Thursday, April 4, 2013

Commentary: Frustration and Timing

I am coming off the most frustrating 24 hours in my trading career as the BoJ sent the Yen tumbling nearly 400 pips off recent highs against the USD.  No sooner than had I publicly predicted a broader pullback did the BoJ send JPY surging downward.  The money figures aren't important.  My loss that I ended up booking six hours before the rally was underway was modest.  The frustration is that I literally had the worst timing possible.  I bought at the high and sold at the low.  

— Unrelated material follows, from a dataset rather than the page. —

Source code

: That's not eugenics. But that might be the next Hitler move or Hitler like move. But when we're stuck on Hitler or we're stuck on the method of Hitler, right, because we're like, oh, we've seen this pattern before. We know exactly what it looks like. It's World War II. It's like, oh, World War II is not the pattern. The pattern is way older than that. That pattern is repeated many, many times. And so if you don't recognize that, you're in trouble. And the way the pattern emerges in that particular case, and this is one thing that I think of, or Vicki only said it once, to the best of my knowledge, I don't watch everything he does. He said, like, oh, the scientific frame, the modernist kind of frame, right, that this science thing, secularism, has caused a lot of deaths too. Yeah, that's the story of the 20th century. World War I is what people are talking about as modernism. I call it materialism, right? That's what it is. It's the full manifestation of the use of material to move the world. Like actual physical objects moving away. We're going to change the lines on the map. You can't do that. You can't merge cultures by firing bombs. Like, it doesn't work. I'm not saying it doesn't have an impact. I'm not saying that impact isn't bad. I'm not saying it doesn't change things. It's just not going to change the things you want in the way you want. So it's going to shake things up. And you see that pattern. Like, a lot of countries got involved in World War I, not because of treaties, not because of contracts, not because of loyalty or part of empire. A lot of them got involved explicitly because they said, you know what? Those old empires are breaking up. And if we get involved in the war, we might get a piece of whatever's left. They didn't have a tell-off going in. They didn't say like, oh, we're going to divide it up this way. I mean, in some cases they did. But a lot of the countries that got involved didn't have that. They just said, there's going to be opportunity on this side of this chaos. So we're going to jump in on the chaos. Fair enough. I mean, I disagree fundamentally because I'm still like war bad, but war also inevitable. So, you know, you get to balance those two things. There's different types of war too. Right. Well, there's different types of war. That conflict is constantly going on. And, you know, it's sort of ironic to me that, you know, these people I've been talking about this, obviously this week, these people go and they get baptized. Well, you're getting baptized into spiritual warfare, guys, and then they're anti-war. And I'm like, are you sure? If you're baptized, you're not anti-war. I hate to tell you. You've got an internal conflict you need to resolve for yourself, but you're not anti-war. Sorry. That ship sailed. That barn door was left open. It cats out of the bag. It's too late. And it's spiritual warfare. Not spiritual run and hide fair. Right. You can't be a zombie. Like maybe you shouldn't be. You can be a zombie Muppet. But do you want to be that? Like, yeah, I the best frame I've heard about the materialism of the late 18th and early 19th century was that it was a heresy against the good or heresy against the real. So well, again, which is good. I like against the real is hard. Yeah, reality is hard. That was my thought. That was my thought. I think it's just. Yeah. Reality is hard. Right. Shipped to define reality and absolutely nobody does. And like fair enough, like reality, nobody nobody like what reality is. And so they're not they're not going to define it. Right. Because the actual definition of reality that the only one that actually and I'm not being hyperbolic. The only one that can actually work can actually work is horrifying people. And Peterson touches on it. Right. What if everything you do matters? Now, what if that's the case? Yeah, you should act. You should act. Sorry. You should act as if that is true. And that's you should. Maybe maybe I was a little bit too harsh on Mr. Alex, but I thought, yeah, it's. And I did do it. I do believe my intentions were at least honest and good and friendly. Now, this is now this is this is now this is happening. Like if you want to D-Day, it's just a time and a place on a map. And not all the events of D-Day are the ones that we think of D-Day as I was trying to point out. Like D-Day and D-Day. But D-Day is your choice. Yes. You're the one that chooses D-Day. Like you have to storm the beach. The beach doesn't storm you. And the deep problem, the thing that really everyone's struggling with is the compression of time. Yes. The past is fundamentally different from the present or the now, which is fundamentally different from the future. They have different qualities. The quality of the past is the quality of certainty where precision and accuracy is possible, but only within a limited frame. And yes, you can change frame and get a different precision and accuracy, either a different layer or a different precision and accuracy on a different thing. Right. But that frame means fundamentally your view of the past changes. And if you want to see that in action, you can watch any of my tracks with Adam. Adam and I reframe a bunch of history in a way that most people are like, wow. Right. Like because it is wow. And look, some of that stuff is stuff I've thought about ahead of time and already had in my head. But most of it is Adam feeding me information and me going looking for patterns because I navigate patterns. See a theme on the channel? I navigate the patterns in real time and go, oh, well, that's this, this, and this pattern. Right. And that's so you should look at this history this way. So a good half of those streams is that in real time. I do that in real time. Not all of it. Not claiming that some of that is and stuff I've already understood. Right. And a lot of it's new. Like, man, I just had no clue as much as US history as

 As I examine what went wrong, I believe that it can be attributed to two factors.  First, I attempted to time the market, something that can be very profitable but is so difficult it usually bears no fruits.  Alas, the possibility also exists that EUR is now off its lows and I should have just aligned myself with the longterm upward trend last week instead of insisting on finding the exact low point.  

A related factor was failure to implement my original trade objective and purpose.  I bought USD/JPY a few weeks ago at 96.66 on the theory that the longterm trend was higher, even though a pullback may be in the cards.  I initiated a  very small position, and planned to buy into weakness.  However, as my EUR/CHF also started under-performing, I panicked and felt like I had to close some positions to stop paper losses from causing me to fall to far below earlier high water marks.  This is emotional trading.  Mathematically, the chance of a margin call was extremely remote, and so there is no excuse for allowing psychological discomfort to alter underlying convictions.  

The past twenty four hours have been a valuable lesson that thankfully have cost me very little.  Such is life as a trader.  Its hard to move on, but I must.  With US non Farm Payrolls twelve hours away, its a big day tomorrow.